# Price check: PowerMac G5 Dual 2Ghz 3Gb RAM 250Gb HD



## vapour (Feb 18, 2003)

What would be a reasonable price for a:

PowerMac G5 Dual 2Ghz 3Gb RAM 250Gb HD stock video card

No warranty but in good condition.

Thanks


----------



## pollux (May 1, 2000)

I am going to sell mine too

I have the same spec but still with applecare til Jan 2009

I think we should look at craigslist (from both Vancouver and Toronto) to see what other people's asking price.


----------



## SoyMac (Apr 16, 2005)

RE: PowerMac G5 Dual 2Ghz 3Gb RAM 250Gb HD

From what I can see from Buy-It-Now prices for similar machines on eBay, I'd say you can expect at least around $1,500 to $1,600 USD.
($1,600 - $1,700 CAD)


----------



## neviks (Jan 24, 2006)

Been trying to sell my G5 2 Ghz Dual-Core here at ehMac, but so far no takers. I've been asking 2000$ given it is loaded with 4 Gb RAM, HDDs, wireless, eSATA card, and AppleCare to May 2009.

These machines are only going to get harder and harder to move.

Good luck.

-neviks


----------



## dona83 (Jun 26, 2005)

I wonder if there's a huge difference between what sellers want to sell their machines for and what buyers want to buy them for.


----------



## smellybook (Aug 31, 2006)

*I think the problem is that people are going portable,*

alot of my friend's have moved to macbooks in the past few months, and these are people who don't need the portability for work, they just like carrying their computers with them.

I brought my Ibook to a friend's cottage last week so I could watch a movie during the 3 hour drive and it actually came in handy because the stereo there broke so I pulled out the Ibook and ran Itunes, the sound was horrible but we had music and 
a pictures slideshow to watch.


----------



## minnes (Aug 15, 2001)

smellybook said:


> alot of my friend's have moved to macbooks in the past few months, and these are people who don't need the portability for work, they just like carrying their computers with them.

**RECORD SET**
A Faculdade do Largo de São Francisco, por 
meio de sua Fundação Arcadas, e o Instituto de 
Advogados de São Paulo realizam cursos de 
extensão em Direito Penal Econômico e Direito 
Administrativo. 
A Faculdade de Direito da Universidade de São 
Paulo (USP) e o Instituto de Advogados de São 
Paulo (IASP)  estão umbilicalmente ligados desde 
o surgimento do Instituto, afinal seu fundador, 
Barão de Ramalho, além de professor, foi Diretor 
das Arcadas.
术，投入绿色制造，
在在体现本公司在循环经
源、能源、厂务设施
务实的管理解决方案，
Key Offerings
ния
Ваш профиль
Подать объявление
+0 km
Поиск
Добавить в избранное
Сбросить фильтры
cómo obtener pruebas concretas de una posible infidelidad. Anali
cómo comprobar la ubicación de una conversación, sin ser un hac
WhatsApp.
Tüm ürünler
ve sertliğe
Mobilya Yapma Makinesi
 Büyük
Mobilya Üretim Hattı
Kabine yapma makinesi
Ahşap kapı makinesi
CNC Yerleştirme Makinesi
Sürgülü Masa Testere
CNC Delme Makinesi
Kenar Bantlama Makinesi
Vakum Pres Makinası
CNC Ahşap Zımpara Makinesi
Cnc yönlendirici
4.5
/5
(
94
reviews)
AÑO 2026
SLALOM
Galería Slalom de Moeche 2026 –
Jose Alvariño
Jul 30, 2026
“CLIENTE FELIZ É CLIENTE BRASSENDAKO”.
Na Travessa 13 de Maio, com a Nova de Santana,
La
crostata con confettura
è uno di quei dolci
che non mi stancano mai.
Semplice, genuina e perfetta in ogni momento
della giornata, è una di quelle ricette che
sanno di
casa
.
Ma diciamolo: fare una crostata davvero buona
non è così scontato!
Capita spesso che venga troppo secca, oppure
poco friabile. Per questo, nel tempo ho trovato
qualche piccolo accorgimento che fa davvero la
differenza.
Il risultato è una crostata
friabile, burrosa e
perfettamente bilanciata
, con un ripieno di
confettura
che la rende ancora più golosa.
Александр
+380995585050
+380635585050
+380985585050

**ACTION ITEM**
Can you carry the PowerMac G5 price-check thread forward, beginning right after its last quoted line?

**OUTPUT FOR THIS EXERCISE**
> 
> I brought my Ibook to a friend's cottage last week so I could watch a movie during the 3 hour drive and it actually came in handy because the stereo there broke so I pulled out the Ibook and ran Itunes, the sound was horrible but we had music and
> a pictures slideshow to watch.


Th Powermac G5 is whole lot more capable machine than any portable , if you are a serious power user, but on a bit of a budget.
They should be really well supported in 10.5 and 10.6.
And they are over $1500 cheaper than a similerly configured Intel macPro, once you add in taxes and Ram and hard drives, and in some cases Apple care


----------



## keebler27 (Jan 5, 2007)

minnes said:


> Th Powermac G5 is whole lot more capable machine than any portable , if you are a serious power user, but on a bit of a budget.
> They should be really well supported in 10.5 and 10.6.
> And they are over $1500 cheaper than a similerly configured Intel macPro, once you add in taxes and Ram and hard drives, and in some cases Apple care


you mean a 2.0 macpro right? folks are recommended to not even buy this model b/c the 2.66 is just a bit more, but balls out incredibly faster.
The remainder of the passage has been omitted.